■ What the exercise asks
Print exactly the lines that run from the opening line of the material through the line with "image::inverted index.jpg[inverted-index,300,200]", and nothing else, leaving out pictures.

■ Dataset content
..........
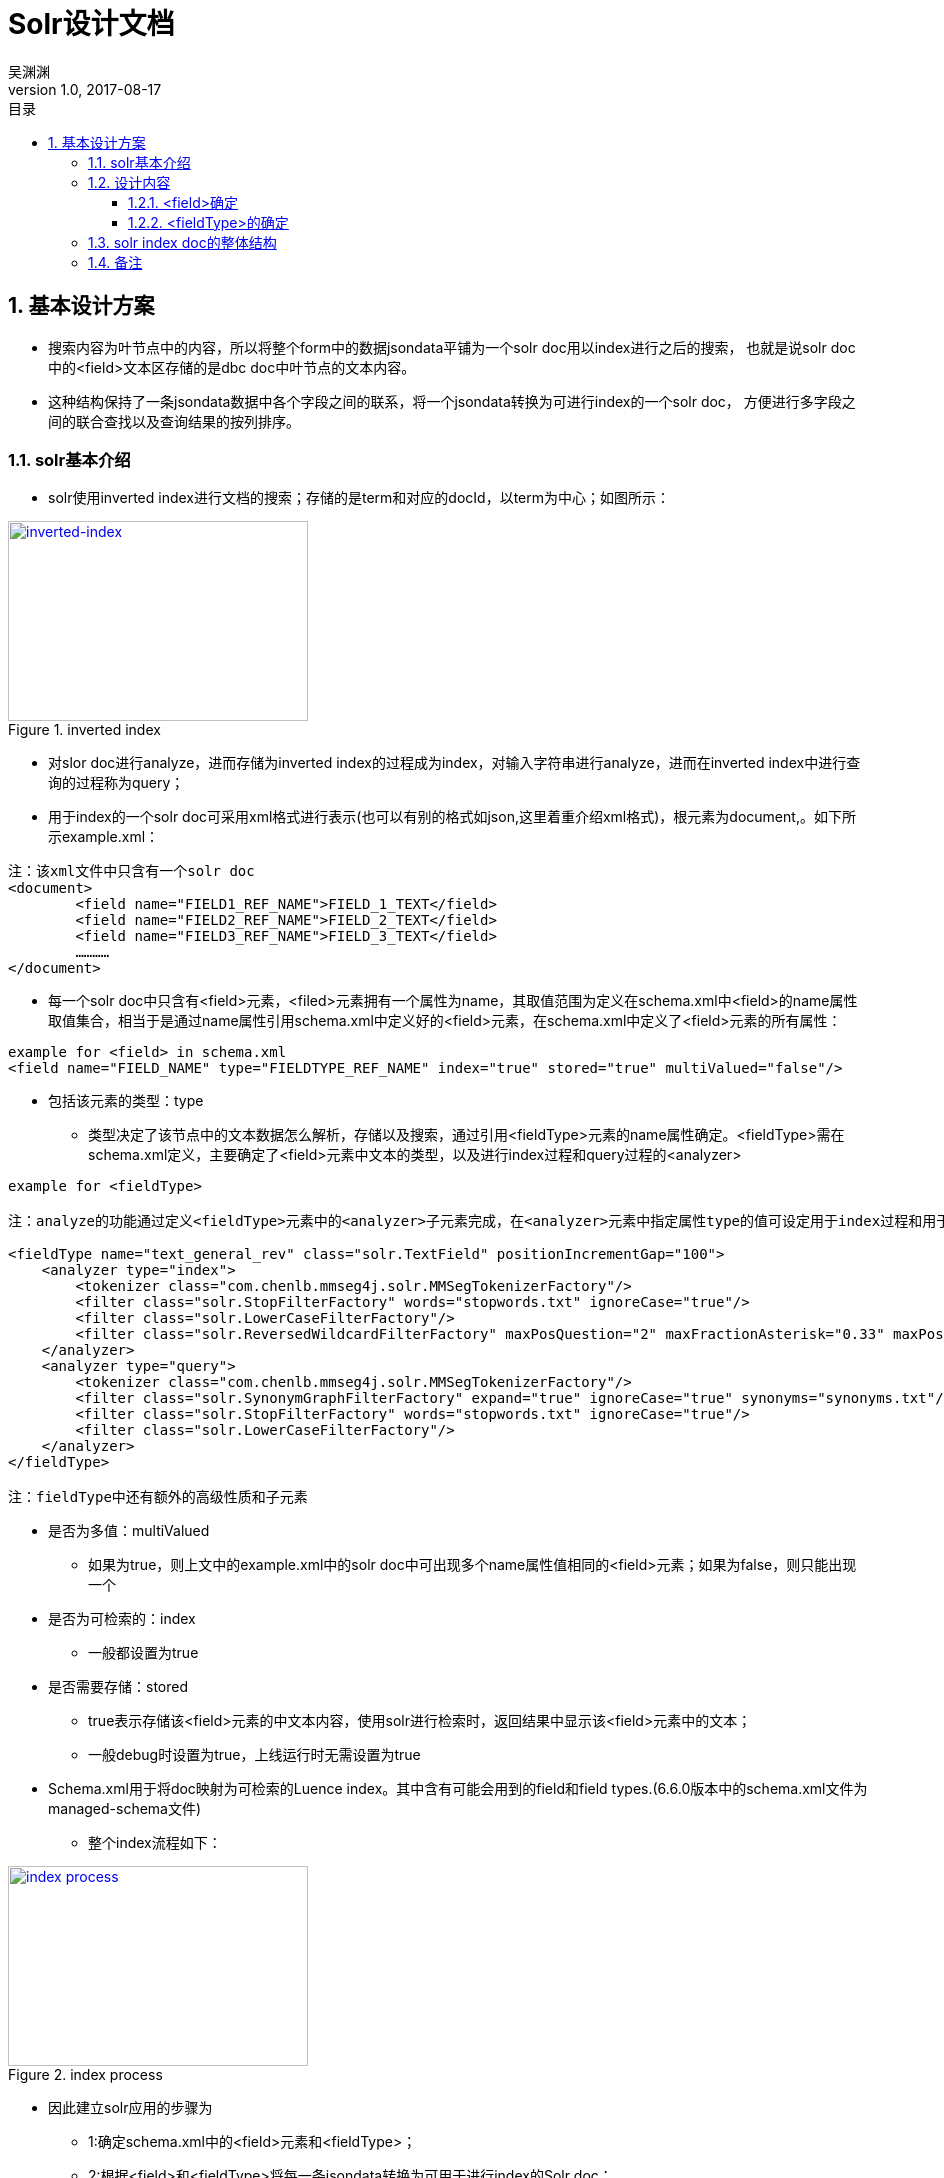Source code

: :toc: left
:toclevels: 3
:toc-title: 目录
= Solr设计文档
吴渊渊
v1.0, 2017-08-17
:numbered:
== 基本设计方案

- 搜索内容为叶节点中的内容，所以将整个form中的数据jsondata平铺为一个solr doc用以index进行之后的搜索，
也就是说solr doc中的<field>文本区存储的是dbc doc中叶节点的文本内容。
- 这种结构保持了一条jsondata数据中各个字段之间的联系，将一个jsondata转换为可进行index的一个solr doc，
方便进行多字段之间的联合查找以及查询结果的按列排序。

=== solr基本介绍
* solr使用inverted index进行文档的搜索；存储的是term和对应的docId，以term为中心；如图所示：

[#img-inverted index]
.inverted index
[link=https://github.com/qiqipchy/dbc.docs/blob/master/images/inverted%20index.png?raw=true]
image::inverted index.jpg[inverted-index,300,200]

* 对slor doc进行analyze，进而存储为inverted index的过程成为index，对输入字符串进行analyze，进而在inverted index中进行查询的过程称为query；

* 用于index的一个solr doc可采用xml格式进行表示(也可以有别的格式如json,这里着重介绍xml格式)，根元素为document,。如下所示example.xml：
```xml
注：该xml文件中只含有一个solr doc
<document>
	<field name="FIELD1_REF_NAME">FIELD_1_TEXT</field>
	<field name="FIELD2_REF_NAME">FIELD_2_TEXT</field>
	<field name="FIELD3_REF_NAME">FIELD_3_TEXT</field>
	…………
</document>
```

** 每一个solr doc中只含有<field>元素，<filed>元素拥有一个属性为name，其取值范围为定义在schema.xml中<field>的name属性取值集合，相当于是通过name属性引用schema.xml中定义好的<field>元素，在schema.xml中定义了<field>元素的所有属性：

```xml
example for <field> in schema.xml
<field name="FIELD_NAME" type="FIELDTYPE_REF_NAME" index="true" stored="true" multiValued="false"/>
```

*** 包括该元素的类型：type

**** 类型决定了该节点中的文本数据怎么解析，存储以及搜索，通过引用<fieldType>元素的name属性确定。<fieldType>需在schema.xml定义，主要确定了<field>元素中文本的类型，以及进行index过程和query过程的<analyzer>


```xml
example for <fieldType>

注：analyze的功能通过定义<fieldType>元素中的<analyzer>子元素完成，在<analyzer>元素中指定属性type的值可设定用于index过程和用于query过程的analyzer，两者可以相同，也可以不同。

<fieldType name="text_general_rev" class="solr.TextField" positionIncrementGap="100">
    <analyzer type="index">
        <tokenizer class="com.chenlb.mmseg4j.solr.MMSegTokenizerFactory"/>
        <filter class="solr.StopFilterFactory" words="stopwords.txt" ignoreCase="true"/>
        <filter class="solr.LowerCaseFilterFactory"/>
        <filter class="solr.ReversedWildcardFilterFactory" maxPosQuestion="2" maxFractionAsterisk="0.33" maxPosAsterisk="3" withOriginal="true"/>
    </analyzer>
    <analyzer type="query">
        <tokenizer class="com.chenlb.mmseg4j.solr.MMSegTokenizerFactory"/>
        <filter class="solr.SynonymGraphFilterFactory" expand="true" ignoreCase="true" synonyms="synonyms.txt"/>
        <filter class="solr.StopFilterFactory" words="stopwords.txt" ignoreCase="true"/>
        <filter class="solr.LowerCaseFilterFactory"/>
    </analyzer>
</fieldType>

注：fieldType中还有额外的高级性质和子元素
```

*** 是否为多值：multiValued

**** 如果为true，则上文中的example.xml中的solr doc中可出现多个name属性值相同的<field>元素；如果为false，则只能出现一个

*** 是否为可检索的：index

**** 一般都设置为true

*** 是否需要存储：stored

**** true表示存储该<field>元素的中文本内容，使用solr进行检索时，返回结果中显示该<field>元素中的文本；

**** 一般debug时设置为true，上线运行时无需设置为true


*** Schema.xml用于将doc映射为可检索的Luence index。其中含有可能会用到的field和field types.(6.6.0版本中的schema.xml文件为managed-schema文件)


* 整个index流程如下：

[#img-index process]
.index process
[link=https://github.com/qiqipchy/dbc.docs/blob/master/images/solr%20index.png?raw=true]
image::index process.jpg[index process,300,200]

* 因此建立solr应用的步骤为

- 1:确定schema.xml中的<field>元素和<fieldType>；

- 2:根据<field>和<fieldType>将每一条jsondata转换为可用于进行index的Solr doc；

- 3:将2中的doc加入到solr服务器中，完成index的建立；

- 4:解析用户搜索，建立用于solr搜索的url;

- 5:发出搜索请求，得到相应；

=== 设计内容

==== <field>确定

* 由于用户可自我设计dbc field名称，因此在solr doc中，<field>属性name值的基本格式为field_fid，查询存储都比较简洁；

* 由于dbc每个form的field id不同，总数不同，因此将field_fid设计成为<dynamicField>类型，也就是field_*；

* 不同的<fieldType>代表了在index和query的过程中进行不同的处理操作，因此根据dbc field，将field_fid进一步分为几大类，field_text_fid，field_double_fid，field_boolean_fid，field_list_fid，field_coord_fid；

- 也就是field_text_*，field_double_*，field_boolean_*，field_list_*，field_coord_*；

* 由于拓展的存在，所以每个<field>都设计成为multiValued=true，用以存储同一dbc field的多个值；
在query的时候，由于最后只需返回inverted index中的id，所以其他<field>(除boolean之外，因为在产品中boolean类型对应的字段不会进行拓展)全部设置为stored=false；

* <field>中的文本内容可能需要进行排序等高级操作，所以设置为index=true；

==== <fieldType>的确定

对field_text_*，field_double_*，field_boolean_*，field_list_*进行fieldType的确认，目前的基本方案为：

* field_text_*:
```xml
<dynamicField name="field_text_*" type="text_general_rev" multiValued="true" indexed="true" stored="false"/>
```
```xml
- 注：com.chenlb.mmseg4j.solr.MMSegTokenizerFactor：中文分词器；

<fieldType name="text_general_rev" class="solr.TextField" positionIncrementGap="100">
    <analyzer type="index">
        <tokenizer class="com.chenlb.mmseg4j.solr.MMSegTokenizerFactory"/>
        <filter class="solr.StopFilterFactory" words="stopwords.txt" ignoreCase="true"/>
        <filter class="solr.LowerCaseFilterFactory"/>
        <filter class="solr.ReversedWildcardFilterFactory" maxPosQuestion="2" maxFractionAsterisk="0.33" maxPosAsterisk="3" withOriginal="true"/>
    </analyzer>
    <analyzer type="query">
        <tokenizer class="com.chenlb.mmseg4j.solr.MMSegTokenizerFactory"/>
        <filter class="solr.SynonymGraphFilterFactory" expand="true" ignoreCase="true" synonyms="synonyms.txt"/>
        <filter class="solr.StopFilterFactory" words="stopwords.txt" ignoreCase="true"/>
        <filter class="solr.LowerCaseFilterFactory"/>
    </analyzer>
</fieldType>
```

* field_double_*:
```xml
<dynamicField name="field_double_*" type="double" multiValued="true" indexed="true" stored="false"/>
```
```xml
<fieldType name="double" class="solr.TrieDoubleField" positionIncrementGap="0" docValues="true" precisionStep="0"/>
```
* field_boolean_*:
```xml
<dynamicField name="field_boolean_*" type="boolean" indexed="true" stored="false"/>
```
```xml
<fieldType name="boolean" class="solr.BoolField" sortMissingLast="true"/>
```
* field_list_*:
```xml
<dynamicField name="field_list_*" type="int" multiValued="true" indexed="true" stored="true"/>
```
```xml
<fieldType name="int" class="solr.TrieIntField" positionIncrementGap="0" docValues="true" precisionStep="0"/>
```
* 注：field_coord_*还在设计中

=== solr index doc的整体结构
* 含有唯一标识id，为formdata中每个值的id；

* 不同表之间fid可能重合，例如对form１进行query：[field_text_13:slor]，可能在form２中也存在field_text_13含有slor，从而造成返回结果错误；为区别不同的form，在solr index doc中记录一个baseId；

* 最后添加一个createDate,因此完整的表结构如下所示：
```json
{
  "id": "59817dda2fe4a6bf00054f43",
  "baseId": "b57a3daf-114b-4341-a9ad-c1ed30e22b8c",
  "field_text_1": [
    "司徒囧美日秀"
  ],
  "field_text_2": [
    "http://7xs74m.com1.z0.glb.clouddn.com/1ef1cffb-0f0c-45d6-9e67-a68f9c29f420?e=1490780972&token=fZZHQu4JaXWtlWu9hvTpc9Rk4BFgUPngfAoq8Nio:NsG45CmST7gkPc8_QedsSi1DOhY="
  ],
  "field_text_7": [
    "The daily show"
  ],
  "field_double_801": [
    2017.0
  ],
  "field_double_802": [
    3.0
  ],
  "field_double_803": [
    9.0
  ],
  "field_text_804": [
    "2017-04-09"
  ],
  "field_text_9": [
    "S22E74"
  ],
  "field_list_14": [
    17985
  ],
  "field_double_13": [
    9.0,
    7.0,
    6.0
  ],
  "field_boolean_16": true,
  "createDate": "2017-08-17T09:52:03Z",
  "_version_": 1575941280702136320
}
```
=== 备注
form中内容为空时，不在solr index doc中添加相应的字段；

多语言的存储，在jsondata中的map结构[en="solr"]改为solr index doc中的单文本:solr,不再存储为一个map；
..........
■ Exercise output
Source code

: :toc: left
:toclevels: 3
:toc-title: 目录
= Solr设计文档
吴渊渊
v1.0, 2017-08-17
:numbered:
== 基本设计方案

- 搜索内容为叶节点中的内容，所以将整个form中的数据jsondata平铺为一个solr doc用以index进行之后的搜索，
也就是说solr doc中的<field>文本区存储的是dbc doc中叶节点的文本内容。
- 这种结构保持了一条jsondata数据中各个字段之间的联系，将一个jsondata转换为可进行index的一个solr doc，
方便进行多字段之间的联合查找以及查询结果的按列排序。

=== solr基本介绍
* solr使用inverted index进行文档的搜索；存储的是term和对应的docId，以term为中心；如图所示：

[#img-inverted index]
.inverted index
[link=https://github.com/qiqipchy/dbc.docs/blob/master/images/inverted%20index.png?raw=true]
image::inverted index.jpg[inverted-index,300,200]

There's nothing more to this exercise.